Exercise objective:
Aside from the pictures, copy the listing exactly.
______________________________
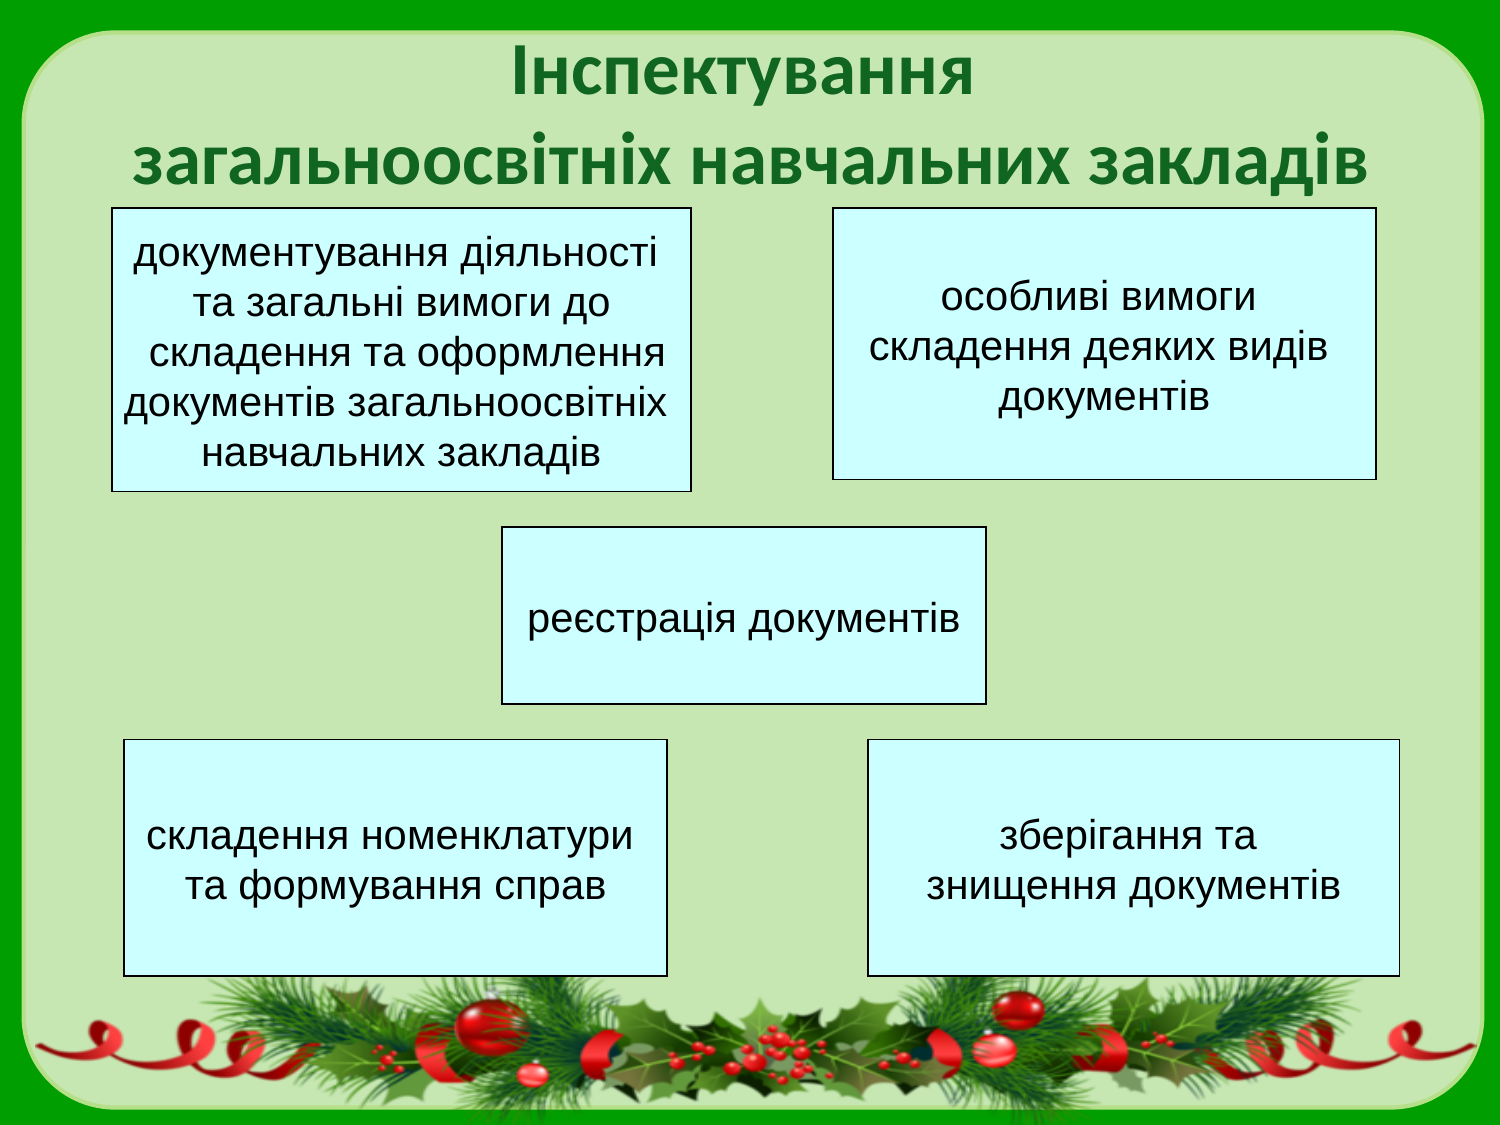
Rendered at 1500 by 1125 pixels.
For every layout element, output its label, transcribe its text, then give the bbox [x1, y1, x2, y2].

title Інспектування загальноосвітніх навчальних закладів [76, 30, 1428, 188]
text_box складення номенклатури та формування справ [123, 739, 668, 976]
text_box зберігання та знищення документів [868, 739, 1400, 976]
picture [35, 918, 1477, 1125]
text_box реєстрація документів [501, 527, 987, 705]
text_box документування діяльності та загальні вимоги до складення та оформлення документів загальноосвітніх навчальних закладів [112, 207, 691, 492]
text_box особливі вимоги складення деяких видів документів [832, 208, 1376, 480]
______________________________
Answer space:
Rendered at 1500 by 1125 pixels.
For every layout element, output its label, transcribe its text, then give the bbox [x1, y1, x2, y2].

title Інспектування загальноосвітніх навчальних закладів [76, 30, 1428, 188]
text_box складення номенклатури та формування справ [123, 739, 668, 976]
text_box зберігання та знищення документів [868, 739, 1400, 976]
picture [35, 918, 1477, 1125]
text_box реєстрація документів [501, 527, 987, 705]
text_box документування діяльності та загальні вимоги до складення та оформлення документів загальноосвітніх навчальних закладів [112, 207, 691, 492]
text_box особливі вимоги складення деяких видів документів [832, 208, 1376, 480]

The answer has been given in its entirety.